We can have all those discussions, but there's this notion that it's all over. The reason Openwater is called Openwater came from an essay by Peter Gabriel, who's an investor and actually put in sweat equity in the starting of Openwater. He wrote an essay about the future of brain-computer interface, basically saying we have to take swimming lessons to learn about our thoughts flowing like water, and that they will flow everywhere to everybody, and how will we learn to deal with that? It's something we need to learn to deal with, but it's inevitable.
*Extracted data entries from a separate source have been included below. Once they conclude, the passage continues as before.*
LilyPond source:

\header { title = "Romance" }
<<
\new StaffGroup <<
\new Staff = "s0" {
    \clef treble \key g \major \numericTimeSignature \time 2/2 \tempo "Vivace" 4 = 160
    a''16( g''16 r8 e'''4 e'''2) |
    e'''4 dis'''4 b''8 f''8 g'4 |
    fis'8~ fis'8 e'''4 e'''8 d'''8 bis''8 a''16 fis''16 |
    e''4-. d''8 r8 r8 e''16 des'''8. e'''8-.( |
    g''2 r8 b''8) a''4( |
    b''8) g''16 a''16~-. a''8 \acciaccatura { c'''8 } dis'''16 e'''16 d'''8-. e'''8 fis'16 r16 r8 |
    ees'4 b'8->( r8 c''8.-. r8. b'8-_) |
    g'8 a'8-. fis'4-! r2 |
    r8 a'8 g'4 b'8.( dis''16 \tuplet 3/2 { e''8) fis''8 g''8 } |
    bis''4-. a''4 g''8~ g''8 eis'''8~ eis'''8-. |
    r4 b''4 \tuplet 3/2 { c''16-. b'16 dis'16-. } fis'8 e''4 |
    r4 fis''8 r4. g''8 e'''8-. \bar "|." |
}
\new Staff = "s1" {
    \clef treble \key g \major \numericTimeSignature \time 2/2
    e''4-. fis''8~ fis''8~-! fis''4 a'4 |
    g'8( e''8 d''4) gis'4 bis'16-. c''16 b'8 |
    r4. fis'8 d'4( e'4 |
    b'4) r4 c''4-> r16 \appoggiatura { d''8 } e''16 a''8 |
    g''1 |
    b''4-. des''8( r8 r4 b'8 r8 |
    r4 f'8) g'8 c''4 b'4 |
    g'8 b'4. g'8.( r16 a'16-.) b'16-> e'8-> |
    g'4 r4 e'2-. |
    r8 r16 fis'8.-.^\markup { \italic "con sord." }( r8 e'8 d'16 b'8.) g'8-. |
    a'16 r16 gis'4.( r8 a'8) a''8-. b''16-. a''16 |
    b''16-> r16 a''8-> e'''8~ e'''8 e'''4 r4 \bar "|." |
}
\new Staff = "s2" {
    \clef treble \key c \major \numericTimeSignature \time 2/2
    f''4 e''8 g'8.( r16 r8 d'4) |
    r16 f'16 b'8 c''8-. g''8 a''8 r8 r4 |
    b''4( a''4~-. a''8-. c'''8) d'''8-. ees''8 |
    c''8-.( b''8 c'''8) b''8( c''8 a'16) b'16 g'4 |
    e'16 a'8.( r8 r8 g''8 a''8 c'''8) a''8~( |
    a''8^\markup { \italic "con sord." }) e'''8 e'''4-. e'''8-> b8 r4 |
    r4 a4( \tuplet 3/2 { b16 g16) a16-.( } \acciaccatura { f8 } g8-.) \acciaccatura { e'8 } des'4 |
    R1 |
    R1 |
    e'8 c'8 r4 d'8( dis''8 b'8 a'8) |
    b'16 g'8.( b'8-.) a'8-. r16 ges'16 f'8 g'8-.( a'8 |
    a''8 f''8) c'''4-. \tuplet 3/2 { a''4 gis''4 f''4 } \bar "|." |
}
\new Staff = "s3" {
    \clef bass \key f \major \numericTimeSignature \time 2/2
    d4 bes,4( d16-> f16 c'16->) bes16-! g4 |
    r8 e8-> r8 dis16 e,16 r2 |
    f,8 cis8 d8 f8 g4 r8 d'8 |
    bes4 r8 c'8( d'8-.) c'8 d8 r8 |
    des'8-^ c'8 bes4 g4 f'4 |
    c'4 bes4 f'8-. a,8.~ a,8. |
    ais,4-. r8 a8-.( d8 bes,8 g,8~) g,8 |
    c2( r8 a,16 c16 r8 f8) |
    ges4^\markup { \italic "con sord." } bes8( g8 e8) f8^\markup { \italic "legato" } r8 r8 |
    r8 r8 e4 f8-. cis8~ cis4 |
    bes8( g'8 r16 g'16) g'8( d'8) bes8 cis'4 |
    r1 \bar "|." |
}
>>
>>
It enables interspecies communication. It enables us to understand each other and language and culture and so forth, or at least start to get at that. There'll be misunderstandings, there always are.
It's funny. Jason Pontin, when I told him about it, thought it would be the end of love—that you need secrecy to be really in love. Which I thought, really? Do you think so? He was the former editor-in-chief of MIT Technology Review. But I remember doing a podcast with Fox News and the guy, Greg Gutfeld, he said that he thought it would be the end of war, because we'd understand each other. A Fox News guy. Really? I think we'll probably find some way to have war anyway, sadly. But that would be great. That's a nice vision.
Beatrice Erkers:
I think it's a nice vision, and maybe a nice vision to wrap up this interview. Because I think a bottleneck in a lot of the things we've been talking about is human nature itself—the challenges in communication, biases, and so on. There are obviously a lot of challenges to having your thoughts open to everyone. But what I think is really exciting are the applications of neurotech and how they could perhaps expand empathy and things like that. The "end of war" point is a nice one to end on. Fingers crossed.
Mary Lou Jepsen:
Yes, empathy is what it can enable. And also being able to step into somebody's shoes. Can we get into somebody else's brain? That would enable that, too. I did that with hormones after my surgery. I tried the dosage of a guy in his 20s, and my gosh, I couldn't handle it. It was really tough. But I got along with guys a lot better after that. I was angry all the time, I thought about sex constantly, and—as a positive—I was the smartest person in the entire world. Of course, I got the dosage wrong; you guys aren't really like that. But it gave me this understanding of why teenage guys, or at least it seemed to me, behave like that.